Edelgase

Eine Familie von edlem Gemüt

The Chemistry of Noble Gases

Dusk is falling – time for car drivers to switch on their headlights. If you look around a bit, some cars catch your eye because of their bluish light. They are equipped with a special generation of car lamps – with xenon lights. They are called like that because they contain the gas xenon that is responsible for their bluish colour. Xenon is a noble gas and, as such, a member of group 8 of the periodic table of the elements. Besides xenon, there are the noble gases helium, neon, argon, krypton and the radioactive radon. Why are these gases called noble gases? You certainly remember the noble metals you learnt about in your chemistry lessons. Metals like gold or platinum are hardly corroded by other substances such as acids. As they show little tendency to react with oxygen compared with less noble metals, we find them in their pure, that is metallic, form in nature. What have these noble metals in common with the noble gases? The "noble" in their name is no indication that they are particularly precious elements and does not mean "sheer" or "pure". In chemistry it stands for "hardly reactive". The noble gases are an element family whose members are particularly inert. In nature, no compounds of noble gases are known and for a long time it was believed that they are completely unable to react chemically with other elements.
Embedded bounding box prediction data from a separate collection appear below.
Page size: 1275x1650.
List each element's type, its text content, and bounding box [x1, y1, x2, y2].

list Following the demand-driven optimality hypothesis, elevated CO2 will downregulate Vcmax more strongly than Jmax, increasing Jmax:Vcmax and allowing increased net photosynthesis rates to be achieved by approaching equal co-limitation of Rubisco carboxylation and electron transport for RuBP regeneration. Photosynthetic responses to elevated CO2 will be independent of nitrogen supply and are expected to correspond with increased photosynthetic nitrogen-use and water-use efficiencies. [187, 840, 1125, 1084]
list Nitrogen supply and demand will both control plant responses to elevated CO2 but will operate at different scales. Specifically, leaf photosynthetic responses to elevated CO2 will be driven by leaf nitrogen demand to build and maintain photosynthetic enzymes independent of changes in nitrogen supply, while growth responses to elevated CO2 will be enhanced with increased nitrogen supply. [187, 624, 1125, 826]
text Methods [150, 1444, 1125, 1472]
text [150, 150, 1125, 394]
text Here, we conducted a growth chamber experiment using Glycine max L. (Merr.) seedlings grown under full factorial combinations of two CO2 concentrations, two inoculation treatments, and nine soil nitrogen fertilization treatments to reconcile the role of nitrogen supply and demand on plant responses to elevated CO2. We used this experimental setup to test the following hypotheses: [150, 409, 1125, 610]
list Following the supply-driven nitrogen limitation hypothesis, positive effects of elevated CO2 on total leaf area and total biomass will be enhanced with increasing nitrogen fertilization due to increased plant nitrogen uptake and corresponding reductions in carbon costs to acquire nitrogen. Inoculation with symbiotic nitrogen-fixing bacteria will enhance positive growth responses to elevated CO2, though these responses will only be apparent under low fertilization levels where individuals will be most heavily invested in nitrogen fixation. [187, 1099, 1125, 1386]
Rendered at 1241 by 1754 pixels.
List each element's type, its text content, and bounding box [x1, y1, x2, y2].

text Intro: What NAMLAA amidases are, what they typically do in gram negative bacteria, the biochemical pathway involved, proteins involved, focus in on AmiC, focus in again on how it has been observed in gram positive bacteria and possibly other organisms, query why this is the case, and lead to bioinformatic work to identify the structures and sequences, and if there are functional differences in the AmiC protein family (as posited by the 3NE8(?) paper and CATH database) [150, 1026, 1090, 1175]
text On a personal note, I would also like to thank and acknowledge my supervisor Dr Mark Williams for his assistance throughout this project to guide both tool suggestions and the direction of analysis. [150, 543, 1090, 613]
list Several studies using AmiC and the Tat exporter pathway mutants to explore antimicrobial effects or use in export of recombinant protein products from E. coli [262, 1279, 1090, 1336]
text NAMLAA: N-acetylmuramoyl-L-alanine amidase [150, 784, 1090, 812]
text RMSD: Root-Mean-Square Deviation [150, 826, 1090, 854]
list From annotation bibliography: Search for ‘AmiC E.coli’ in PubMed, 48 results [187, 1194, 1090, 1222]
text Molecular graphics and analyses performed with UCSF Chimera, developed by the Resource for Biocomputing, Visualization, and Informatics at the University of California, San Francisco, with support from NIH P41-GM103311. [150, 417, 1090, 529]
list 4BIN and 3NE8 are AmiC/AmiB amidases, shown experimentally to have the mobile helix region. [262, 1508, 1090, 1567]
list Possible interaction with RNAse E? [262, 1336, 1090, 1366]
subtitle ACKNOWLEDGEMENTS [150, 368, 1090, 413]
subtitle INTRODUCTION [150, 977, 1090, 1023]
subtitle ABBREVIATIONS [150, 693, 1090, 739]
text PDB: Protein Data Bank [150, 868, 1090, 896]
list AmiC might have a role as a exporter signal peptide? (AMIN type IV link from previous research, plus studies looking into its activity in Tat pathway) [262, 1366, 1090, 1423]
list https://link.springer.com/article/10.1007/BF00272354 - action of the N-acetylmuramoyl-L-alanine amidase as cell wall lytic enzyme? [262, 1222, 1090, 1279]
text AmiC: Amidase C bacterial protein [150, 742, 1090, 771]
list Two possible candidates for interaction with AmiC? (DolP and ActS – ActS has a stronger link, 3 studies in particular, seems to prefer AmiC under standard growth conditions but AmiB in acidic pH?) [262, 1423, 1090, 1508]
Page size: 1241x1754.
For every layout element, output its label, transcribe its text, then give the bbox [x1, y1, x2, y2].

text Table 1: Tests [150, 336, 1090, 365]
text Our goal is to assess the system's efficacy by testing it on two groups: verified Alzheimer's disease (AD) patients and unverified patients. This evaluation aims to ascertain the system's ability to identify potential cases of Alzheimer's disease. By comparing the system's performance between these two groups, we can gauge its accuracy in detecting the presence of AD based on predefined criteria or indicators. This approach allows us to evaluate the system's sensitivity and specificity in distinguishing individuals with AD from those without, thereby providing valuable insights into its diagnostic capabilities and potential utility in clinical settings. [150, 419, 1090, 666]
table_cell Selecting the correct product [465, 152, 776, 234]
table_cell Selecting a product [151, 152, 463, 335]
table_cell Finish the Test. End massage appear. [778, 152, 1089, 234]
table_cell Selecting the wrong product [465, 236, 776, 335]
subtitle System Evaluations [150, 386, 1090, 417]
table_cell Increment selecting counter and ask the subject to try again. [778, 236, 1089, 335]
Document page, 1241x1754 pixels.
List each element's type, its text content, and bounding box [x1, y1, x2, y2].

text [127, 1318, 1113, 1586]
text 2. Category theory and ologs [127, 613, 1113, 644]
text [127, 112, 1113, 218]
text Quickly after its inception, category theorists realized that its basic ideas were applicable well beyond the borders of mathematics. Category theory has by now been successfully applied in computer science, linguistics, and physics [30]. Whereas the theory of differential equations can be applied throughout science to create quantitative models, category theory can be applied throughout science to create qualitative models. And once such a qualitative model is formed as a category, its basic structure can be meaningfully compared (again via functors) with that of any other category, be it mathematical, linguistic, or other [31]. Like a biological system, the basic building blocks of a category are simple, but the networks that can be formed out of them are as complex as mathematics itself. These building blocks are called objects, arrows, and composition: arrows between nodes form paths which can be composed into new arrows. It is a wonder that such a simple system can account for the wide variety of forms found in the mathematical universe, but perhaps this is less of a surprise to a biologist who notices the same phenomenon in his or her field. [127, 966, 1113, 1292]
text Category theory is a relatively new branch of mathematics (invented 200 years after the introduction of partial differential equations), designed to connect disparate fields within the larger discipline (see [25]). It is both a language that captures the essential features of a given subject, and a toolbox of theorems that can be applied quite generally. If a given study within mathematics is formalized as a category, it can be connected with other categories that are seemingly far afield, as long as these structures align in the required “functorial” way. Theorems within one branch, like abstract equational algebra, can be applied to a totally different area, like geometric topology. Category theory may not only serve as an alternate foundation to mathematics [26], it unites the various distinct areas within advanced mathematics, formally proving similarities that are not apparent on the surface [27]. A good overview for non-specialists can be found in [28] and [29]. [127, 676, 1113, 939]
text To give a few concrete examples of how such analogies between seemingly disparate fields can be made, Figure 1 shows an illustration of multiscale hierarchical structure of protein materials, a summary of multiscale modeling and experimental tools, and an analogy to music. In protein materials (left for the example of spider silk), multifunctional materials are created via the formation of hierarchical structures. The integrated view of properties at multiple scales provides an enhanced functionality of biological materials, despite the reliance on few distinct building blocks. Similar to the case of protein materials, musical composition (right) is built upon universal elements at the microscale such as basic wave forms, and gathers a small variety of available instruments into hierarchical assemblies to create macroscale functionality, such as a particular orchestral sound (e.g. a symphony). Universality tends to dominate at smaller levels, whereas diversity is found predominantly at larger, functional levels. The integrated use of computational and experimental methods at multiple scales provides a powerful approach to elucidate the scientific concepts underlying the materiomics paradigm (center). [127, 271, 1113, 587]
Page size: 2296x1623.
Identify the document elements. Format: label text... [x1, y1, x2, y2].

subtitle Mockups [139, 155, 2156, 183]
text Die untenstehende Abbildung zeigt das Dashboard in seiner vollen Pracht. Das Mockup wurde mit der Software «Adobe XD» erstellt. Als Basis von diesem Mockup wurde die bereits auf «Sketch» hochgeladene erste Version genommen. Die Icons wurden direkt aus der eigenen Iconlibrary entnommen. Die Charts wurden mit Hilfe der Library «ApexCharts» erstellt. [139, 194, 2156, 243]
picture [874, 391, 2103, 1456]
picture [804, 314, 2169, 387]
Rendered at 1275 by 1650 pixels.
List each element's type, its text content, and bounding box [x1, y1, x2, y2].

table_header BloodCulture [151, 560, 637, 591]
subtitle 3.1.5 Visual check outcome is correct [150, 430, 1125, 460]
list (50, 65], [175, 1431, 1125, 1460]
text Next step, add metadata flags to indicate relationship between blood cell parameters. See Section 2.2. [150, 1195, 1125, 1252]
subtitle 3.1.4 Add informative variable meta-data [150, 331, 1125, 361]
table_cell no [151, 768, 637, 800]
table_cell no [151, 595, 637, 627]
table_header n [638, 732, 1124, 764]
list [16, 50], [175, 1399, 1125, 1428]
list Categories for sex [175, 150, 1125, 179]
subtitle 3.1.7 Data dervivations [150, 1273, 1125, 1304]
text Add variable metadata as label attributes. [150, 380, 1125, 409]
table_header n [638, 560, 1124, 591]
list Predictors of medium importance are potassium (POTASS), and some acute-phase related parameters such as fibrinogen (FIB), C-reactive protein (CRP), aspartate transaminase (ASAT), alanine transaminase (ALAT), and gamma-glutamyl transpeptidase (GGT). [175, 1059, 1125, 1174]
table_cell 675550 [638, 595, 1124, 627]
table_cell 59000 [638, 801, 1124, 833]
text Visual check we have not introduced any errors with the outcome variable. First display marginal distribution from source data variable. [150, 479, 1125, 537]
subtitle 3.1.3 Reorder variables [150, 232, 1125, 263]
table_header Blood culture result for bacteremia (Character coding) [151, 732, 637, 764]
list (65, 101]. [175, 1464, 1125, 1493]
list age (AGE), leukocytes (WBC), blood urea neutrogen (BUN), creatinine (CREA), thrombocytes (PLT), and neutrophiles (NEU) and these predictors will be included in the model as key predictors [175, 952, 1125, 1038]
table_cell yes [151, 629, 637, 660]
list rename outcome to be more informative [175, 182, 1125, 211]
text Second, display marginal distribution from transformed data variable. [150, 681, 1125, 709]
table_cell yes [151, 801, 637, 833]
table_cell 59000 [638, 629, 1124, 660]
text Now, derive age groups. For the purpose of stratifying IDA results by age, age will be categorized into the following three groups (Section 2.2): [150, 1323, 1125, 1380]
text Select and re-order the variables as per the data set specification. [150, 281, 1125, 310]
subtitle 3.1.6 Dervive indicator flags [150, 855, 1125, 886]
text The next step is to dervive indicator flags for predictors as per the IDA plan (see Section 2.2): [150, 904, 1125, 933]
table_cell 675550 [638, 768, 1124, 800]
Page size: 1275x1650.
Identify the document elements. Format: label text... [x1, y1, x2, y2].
Only in 1962, the first compounds with noble gases were created artificially. It turned out, however, that only the heavy representatives of the noble gases such as xenon or krypton are capable to react chemically with the halogens or with oxygen. Then, in the year 2000, the first compound with argon was produced. All noble gases are colourless and odourless, nonflammable and nontoxic. Contrary to the other elements that are gaseous under standard conditions the noble gases do not form diatomic molecules but occur in an atomic state. Radon is radioactive and is one of the rarest elements we know. Therefore, we will disregard it in our subsequent considerations.